To the maximum extent permitted by law:

  • The Company shall not be liable for indirect, incidental, consequential, or special damages.
  • Total liability shall not exceed the fees paid by the Client for the specific service in question.
  • The Company shall not be responsible for business losses resulting from implementation or non-implementation of advisory recommendations.

DISCLAIMERS

  • Services are provided on an “as is” and “as available” basis.
  • Market conditions, regulatory changes, and operational variables may impact outcomes.
  • The Company makes no warranties, express or implied, regarding commercial results.

INDEMNIFICATION

The Client agrees to indemnify and hold harmless RC Hospitality Services, its directors, consultants, and affiliates from claims arising from:

  • Misuse of advisory reports
  • Inaccurate data provided by the Client
  • Breach of third-party agreements
  • Regulatory non-compliance by the Client

DATA PROTECTION

The Company shall process client data in accordance with applicable data protection laws.

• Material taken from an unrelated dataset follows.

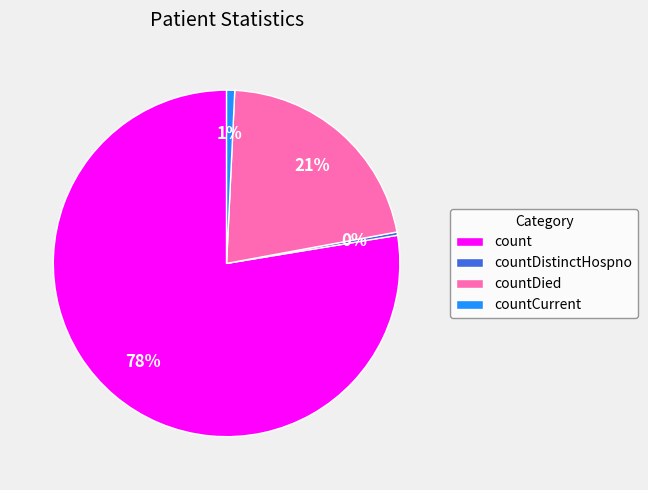

To the nearest percent, what is the average slice percentage?

25%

Clients warrant that they have lawful authority to share any data provided to the Company.

GOVERNING LAW AND JURISDICTION

These Terms shall be governed by and construed in accordance with the laws of [Insert Jurisdiction].

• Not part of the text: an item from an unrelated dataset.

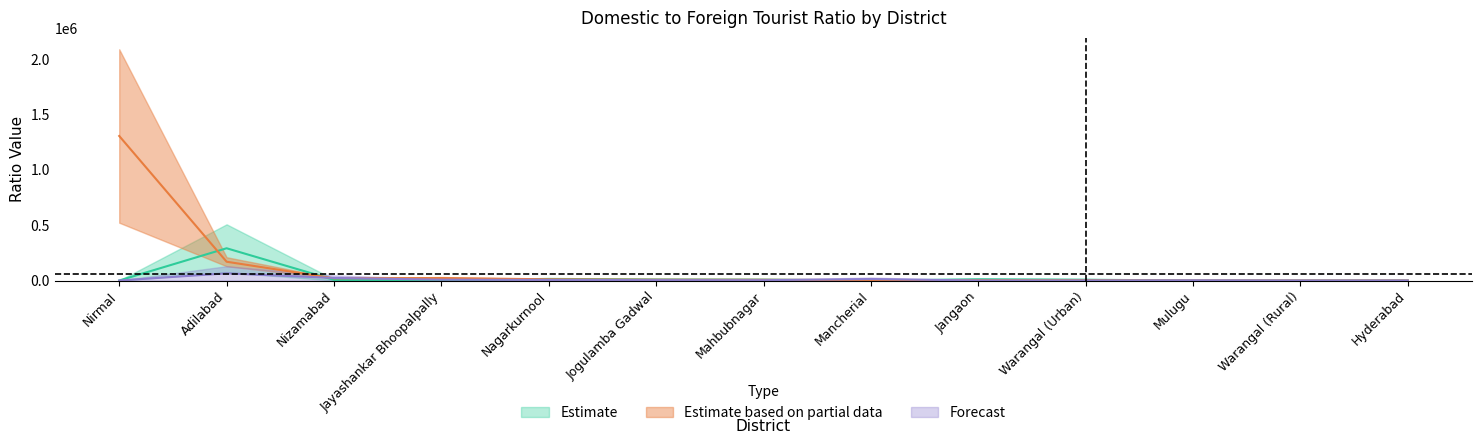

Reading right to left, transcribe all the data shown in this chart.

2016: Hyderabad=126.4	Warangal (Rural)=235.7	Mulugu=0.0	Warangal (Urban)=7059.9	Jangaon=10165.0	Mancherial=0.0	Mahbubnagar=8137.9	Jogulamba Gadwal=9496.5	Nagarkurnool=14412.4	Jayashankar Bhoopalpally=2988.1	Nizamabad=5487.2	Adilabad=291295.1	Nirmal=0.0
2018: Hyderabad=75.8	Warangal (Rural)=58.9	Mulugu=395.6	Warangal (Urban)=2441.3	Jangaon=2541.2	Mancherial=3372.6	Mahbubnagar=6681.2	Jogulamba Gadwal=7467.8	Nagarkurnool=10799.0	Jayashankar Bhoopalpally=22179.1	Nizamabad=20108.1	Adilabad=169581.1	Nirmal=1305414.1
2019: Hyderabad=21.6	Warangal (Rural)=0.0	Mulugu=1582.4	Warangal (Urban)=366.4	Jangaon=0.0	Mancherial=13490.5	Mahbubnagar=2880.5	Jogulamba Gadwal=3403.4	Nagarkurnool=5259.6	Jayashankar Bhoopalpally=7361.4	Nizamabad=23166.5	Adilabad=64657.9	Nirmal=0.0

Any disputes shall be subject to the exclusive jurisdiction of the courts located in [Kolkata/West Bengal].

AMENDMENTS

The Company reserves the right to modify these Terms at any time. Updated Terms shall be published on the website and shall become effective upon publication.

FORCE MAJEURE

The Company shall not be liable for delays or failures caused by events beyond reasonable control, including but not limited to natural disasters, regulatory changes, cyber incidents, strikes, or governmental actions.

Dispute Resolution:

Any dispute arising out of or in connection with these Terms of Service shall be settled by [specify dispute resolution method, e.g., mediation, arbitration, etc.].

Governing Law:

These Terms of Service shall be governed by and construed in accordance with the laws of India.

Changes to Terms:

RC Hospitality Services may amend these Terms of Service from time to time. We will notify you of any material changes.

Continued Use:

By continuing to use the Services after any changes to these Terms, you agree to be bound by the revised Terms.

Complete Terms: 

These Terms of Service constitute the entire agreement between you and RC Hospitality Services with respect to the Services and supersede all prior or contemporaneous communications and proposals.